I did the best I could to soothe the nerves. I provided model pieces from past assignments and from professionals. I further elucidated my philosophies of teaching and writing. I reminded them that (a) it's a draft, not a final, and (b) when it comes to creative writing, my grading methods are non-traditional. I hope I was successful in quelling at least some anxiety. I hope they did some writing this weekend, and I hope they didn't panic.
Rubrics have their place. In certain situations, I find them helpful as a teacher. For my children, they can be useful tools for understanding what needs to be prioritized in their assignments. This is all to the good.
Yet it's also possible to lose our sense of balance--to forget that rubrics should be designed to serve our needs, rather than dominating educational culture so much that instead of rubrics serving our needs, we must submit to the demands of the rubric. Certainly there are times when it's helpful to know what others are "looking for." But there are also times when it's vital to do, say, or create something that perhaps no one was "looking for." How else does the world move forward?

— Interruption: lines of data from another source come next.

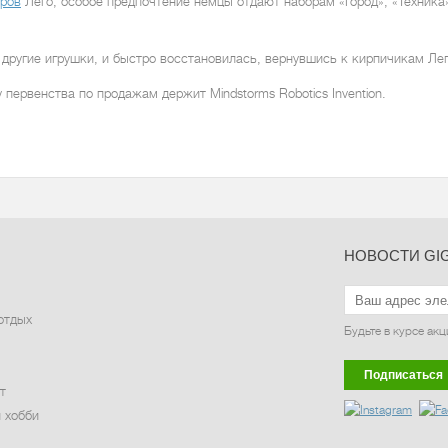
оров
Лего, особое предпочтение немцы отдают наборам «Город», «Техника»
другие игрушки, и быстро восстановилась, вернувшись к кирпичикам Лег
первенства по продажам держит Mindstorms Robotics Invention.
НОВОСТИ GI
отдых
Будьте в курсе акц
Подписаться
т
 хобби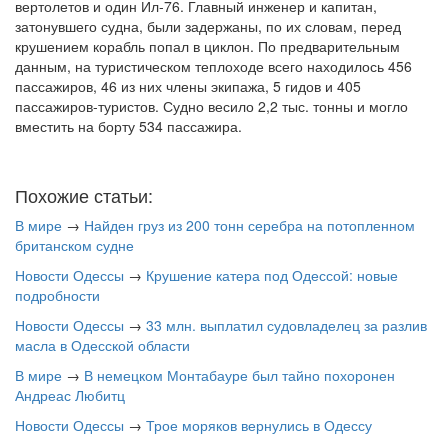
вертолетов и один Ил-76. Главный инженер и капитан,
затонувшего судна, были задержаны, по их словам, перед
крушением корабль попал в циклон. По предварительным
данным, на туристическом теплоходе всего находилось 456
пассажиров, 46 из них члены экипажа, 5 гидов и 405
пассажиров-туристов. Судно весило 2,2 тыс. тонны и могло
вместить на борту 534 пассажира.
Похожие статьи:
В мире
→
Найден груз из 200 тонн серебра на потопленном
британском судне
Новости Одессы
→
Крушение катера под Одессой: новые
подробности
Новости Одессы
→
33 млн. выплатил судовладелец за разлив
масла в Одесской области
В мире
→
В немецком Монтабауре был тайно похоронен
Андреас Любитц
Новости Одессы
→
Трое моряков вернулись в Одессу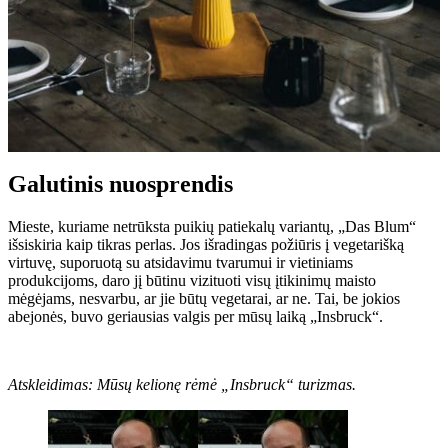
Galutinis nuosprendis
Mieste, kuriame netrūksta puikių patiekalų variantų, „Das Blum“
išsiskiria kaip tikras perlas. Jos išradingas požiūris į vegetarišką
virtuvę, suporuotą su atsidavimu tvarumui ir vietiniams
produkcijoms, daro jį būtinu vizituoti visų įtikinimų maisto
mėgėjams, nesvarbu, ar jie būtų vegetarai, ar ne. Tai, be jokios
abejonės, buvo geriausias valgis per mūsų laiką „Insbruck“.
Atskleidimas: Mūsų kelionę rėmė „Insbruck“ turizmas.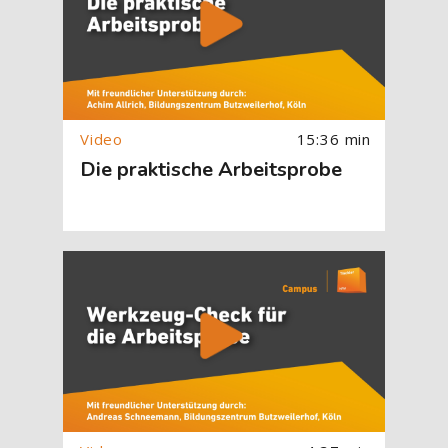
15:36 min
Die praktische Arbeitsprobe
[Cocoon] About (Text with Image) überspringen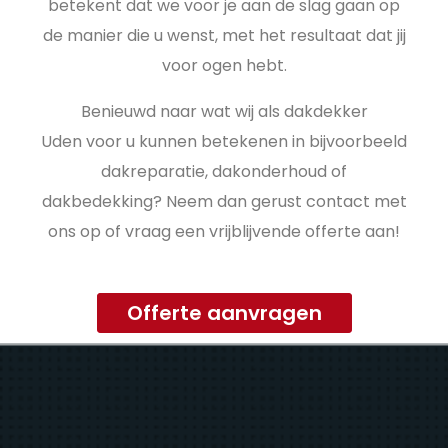
betekent dat we voor je aan de slag gaan op
de manier die u wenst, met het resultaat dat jij
voor ogen hebt.
Benieuwd naar wat wij als dakdekker
Uden voor u kunnen betekenen in bijvoorbeeld
dakreparatie, dakonderhoud of
dakbedekking? Neem dan gerust contact met
ons op of vraag een vrijblijvende offerte aan!
Offerte aanvragen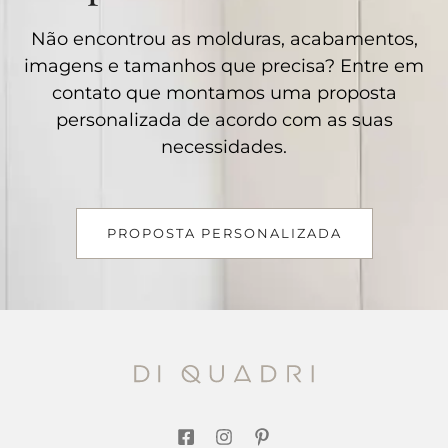
Não encontrou as molduras, acabamentos,
imagens e tamanhos que precisa? Entre em
contato que montamos uma proposta
personalizada de acordo com as suas
necessidades.
PROPOSTA PERSONALIZADA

Rubrics seem to have become the "training wheels" of K-12 education, and training wheels--like rubrics--have their place. But leave those training wheels on too long and the cyclist might never learn how it feels to achieve the sense of balance necessary to ride independently. When our children are behaviorally conditioned throughout their formative years to believe all that "counts" is what someone in authority is "looking for," even the most creative among us may become prone to paralysis, unsure of what to say when nobody has told us ahead of time what it is that we're "supposed" to be saying.